(PROVIDED DATA begins)
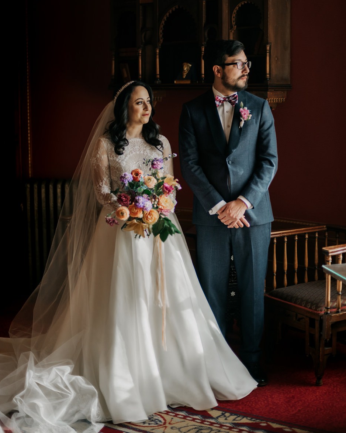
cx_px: 173
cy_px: 158
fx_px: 768
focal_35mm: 60
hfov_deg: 25.4
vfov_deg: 31.3
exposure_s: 1/640
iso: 200
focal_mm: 50
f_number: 1.8
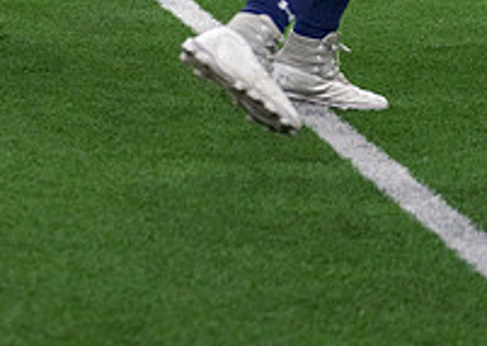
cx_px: 7
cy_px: -143
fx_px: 2928
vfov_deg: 6.7
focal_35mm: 212
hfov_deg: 9.4
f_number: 2.8
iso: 1600
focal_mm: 70
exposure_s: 1/1000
(PROVIDED DATA ends)
# TASK BRIEF
Every line above goes into your copy exactly; no images go in.

# TASK OUTPUT
cx_px: 173
cy_px: 158
fx_px: 768
focal_35mm: 60
hfov_deg: 25.4
vfov_deg: 31.3
exposure_s: 1/640
iso: 200
focal_mm: 50
f_number: 1.8
cx_px: 7
cy_px: -143
fx_px: 2928
vfov_deg: 6.7
focal_35mm: 212
hfov_deg: 9.4
f_number: 2.8
iso: 1600
focal_mm: 70
exposure_s: 1/1000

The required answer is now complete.